Source records:
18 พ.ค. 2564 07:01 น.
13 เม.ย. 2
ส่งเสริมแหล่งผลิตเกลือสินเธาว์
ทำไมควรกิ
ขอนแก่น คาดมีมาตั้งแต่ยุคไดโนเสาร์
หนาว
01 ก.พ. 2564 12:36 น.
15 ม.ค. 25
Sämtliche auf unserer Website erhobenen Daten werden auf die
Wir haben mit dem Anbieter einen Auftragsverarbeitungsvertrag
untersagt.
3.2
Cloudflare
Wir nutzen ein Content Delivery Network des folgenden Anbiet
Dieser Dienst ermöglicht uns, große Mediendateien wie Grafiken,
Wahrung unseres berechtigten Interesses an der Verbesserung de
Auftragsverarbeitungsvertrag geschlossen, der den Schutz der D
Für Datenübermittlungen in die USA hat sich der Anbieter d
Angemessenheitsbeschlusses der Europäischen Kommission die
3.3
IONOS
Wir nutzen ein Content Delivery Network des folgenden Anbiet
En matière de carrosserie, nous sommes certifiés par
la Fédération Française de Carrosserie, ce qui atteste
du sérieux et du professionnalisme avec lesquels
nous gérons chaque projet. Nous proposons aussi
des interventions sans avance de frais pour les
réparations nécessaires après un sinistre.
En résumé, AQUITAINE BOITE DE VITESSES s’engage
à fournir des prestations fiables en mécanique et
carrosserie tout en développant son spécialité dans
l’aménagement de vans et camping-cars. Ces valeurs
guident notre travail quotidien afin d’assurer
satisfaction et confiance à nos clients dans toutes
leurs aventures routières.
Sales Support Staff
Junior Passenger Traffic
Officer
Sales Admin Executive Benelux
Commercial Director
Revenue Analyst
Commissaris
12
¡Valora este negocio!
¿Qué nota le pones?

--

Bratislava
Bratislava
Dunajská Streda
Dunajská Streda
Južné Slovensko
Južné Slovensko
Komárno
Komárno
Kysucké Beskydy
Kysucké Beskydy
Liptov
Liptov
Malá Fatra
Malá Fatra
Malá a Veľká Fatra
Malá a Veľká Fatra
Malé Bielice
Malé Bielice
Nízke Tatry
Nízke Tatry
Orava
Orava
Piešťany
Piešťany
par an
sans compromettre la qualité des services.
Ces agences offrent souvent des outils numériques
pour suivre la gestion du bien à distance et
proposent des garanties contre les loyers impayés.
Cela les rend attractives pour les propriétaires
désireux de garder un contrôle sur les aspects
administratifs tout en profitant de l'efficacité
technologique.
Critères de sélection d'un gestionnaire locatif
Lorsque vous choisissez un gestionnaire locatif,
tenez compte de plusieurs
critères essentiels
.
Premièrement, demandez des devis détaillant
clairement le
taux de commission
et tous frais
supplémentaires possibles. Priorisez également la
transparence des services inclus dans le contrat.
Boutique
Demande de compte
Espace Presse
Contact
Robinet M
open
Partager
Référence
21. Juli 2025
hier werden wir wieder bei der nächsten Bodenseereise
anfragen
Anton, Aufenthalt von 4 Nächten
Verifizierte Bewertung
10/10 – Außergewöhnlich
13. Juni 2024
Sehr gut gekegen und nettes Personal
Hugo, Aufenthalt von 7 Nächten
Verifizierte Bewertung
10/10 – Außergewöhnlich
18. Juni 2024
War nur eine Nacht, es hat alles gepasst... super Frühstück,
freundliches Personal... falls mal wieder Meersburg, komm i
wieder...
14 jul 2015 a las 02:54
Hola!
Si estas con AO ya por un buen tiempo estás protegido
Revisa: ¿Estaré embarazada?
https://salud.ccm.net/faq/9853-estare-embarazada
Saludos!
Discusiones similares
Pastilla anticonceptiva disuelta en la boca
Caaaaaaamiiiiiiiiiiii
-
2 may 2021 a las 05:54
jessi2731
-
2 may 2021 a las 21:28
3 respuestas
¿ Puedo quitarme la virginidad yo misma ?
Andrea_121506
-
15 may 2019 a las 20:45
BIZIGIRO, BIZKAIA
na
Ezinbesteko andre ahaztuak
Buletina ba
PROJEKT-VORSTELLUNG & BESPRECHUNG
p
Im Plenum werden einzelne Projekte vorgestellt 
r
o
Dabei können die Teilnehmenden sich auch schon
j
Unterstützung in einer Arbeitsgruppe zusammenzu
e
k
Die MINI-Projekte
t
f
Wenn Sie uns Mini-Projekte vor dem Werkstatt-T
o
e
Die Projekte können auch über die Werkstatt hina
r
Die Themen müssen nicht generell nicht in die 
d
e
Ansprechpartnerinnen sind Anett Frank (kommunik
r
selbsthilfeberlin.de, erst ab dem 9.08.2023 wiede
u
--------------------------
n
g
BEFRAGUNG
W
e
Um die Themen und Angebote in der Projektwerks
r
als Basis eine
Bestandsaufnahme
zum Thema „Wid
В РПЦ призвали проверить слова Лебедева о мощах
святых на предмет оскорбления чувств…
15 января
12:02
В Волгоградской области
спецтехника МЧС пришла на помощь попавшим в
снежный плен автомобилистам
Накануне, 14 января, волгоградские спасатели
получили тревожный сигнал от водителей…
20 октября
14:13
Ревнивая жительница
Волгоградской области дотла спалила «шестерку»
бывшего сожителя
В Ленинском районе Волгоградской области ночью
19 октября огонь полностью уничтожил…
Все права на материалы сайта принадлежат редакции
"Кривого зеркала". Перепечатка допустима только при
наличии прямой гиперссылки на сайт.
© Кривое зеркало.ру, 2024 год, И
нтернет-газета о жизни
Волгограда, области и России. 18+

### [Work instruction]
Determine how many lines of the records contain the word "Nächten". Reply with the number by itself.

### [Answer box]
2